2. THE BRIDGE: China's massive trade surplus and active intervention by state banks to prevent CNY appreciation indicate a deliberate effort to keep the currency undervalued to support exports. This artificial suppression suggests the CNY is fundamentally stronger than its current market rate.
3. THE VERDICT: The CNY is being artificially suppressed by state intervention despite a record trade surplus, indicating it is undervalued and could face appreciation pressure if intervention ceases or global pressure mounts.
05:22
Jan 22
Jan 22
1. THE FACT: The US trade deficit will not close if KRW, TWD, CNY, and JPY remain at current levels. Policy inconsistencies need to be sorted.
2. THE BRIDGE: The current levels of these currencies are contributing to the US trade deficit, implying they are undervalued relative to what would be needed for deficit reduction. This suggests a future appreciation is necessary, or that their current undervaluation is unsustainable in the long run.

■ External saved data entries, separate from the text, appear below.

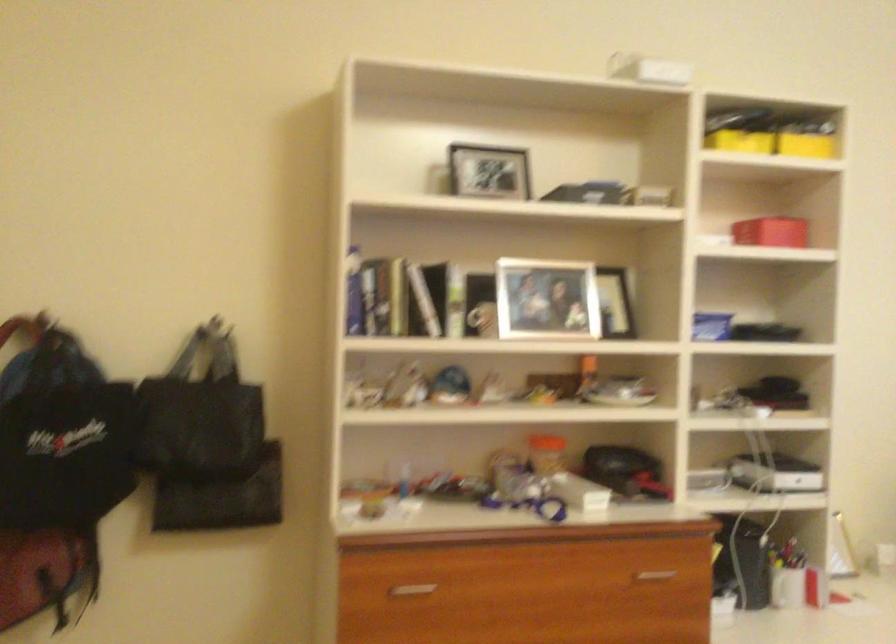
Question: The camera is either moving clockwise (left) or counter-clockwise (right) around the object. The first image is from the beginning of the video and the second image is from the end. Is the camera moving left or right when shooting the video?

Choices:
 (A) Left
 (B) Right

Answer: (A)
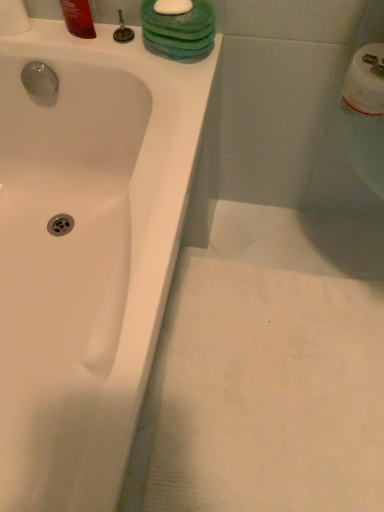
Find the location of a particular element. free space to the right of white paper towel at upper left is located at coordinates (76, 39).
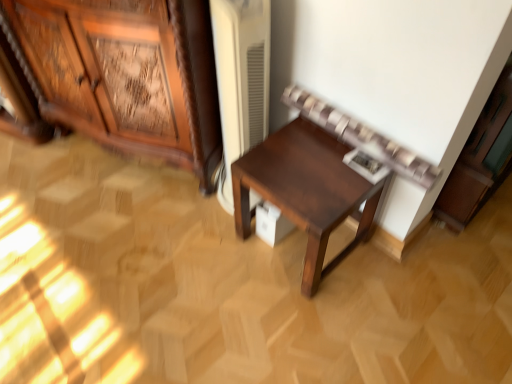
You are a GUI agent. You are given a task and a screenshot of the screen. Output one action in this format:
    pyautogui.click(x=<x>, y=<y>)
    Task: Click on the blank space to the left of dark wood table at center
    This screenshot has width=512, height=384.
    Given the screenshot: What is the action you would take?
    pyautogui.click(x=211, y=254)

3. THE VERDICT: These Asian currencies are likely undervalued and may face pressure to appreciate, making them potential short candidates if one believes their current levels are unsustainable given global trade imbalances.
About CNY Analyst Coverage
Buzzberg tracks CNY (Chinese Yuan) across 6 sources. 24 bullish vs 11 bearish calls from 14 analysts. Sentiment: predominantly bullish (32%). 40 total trade ideas tracked.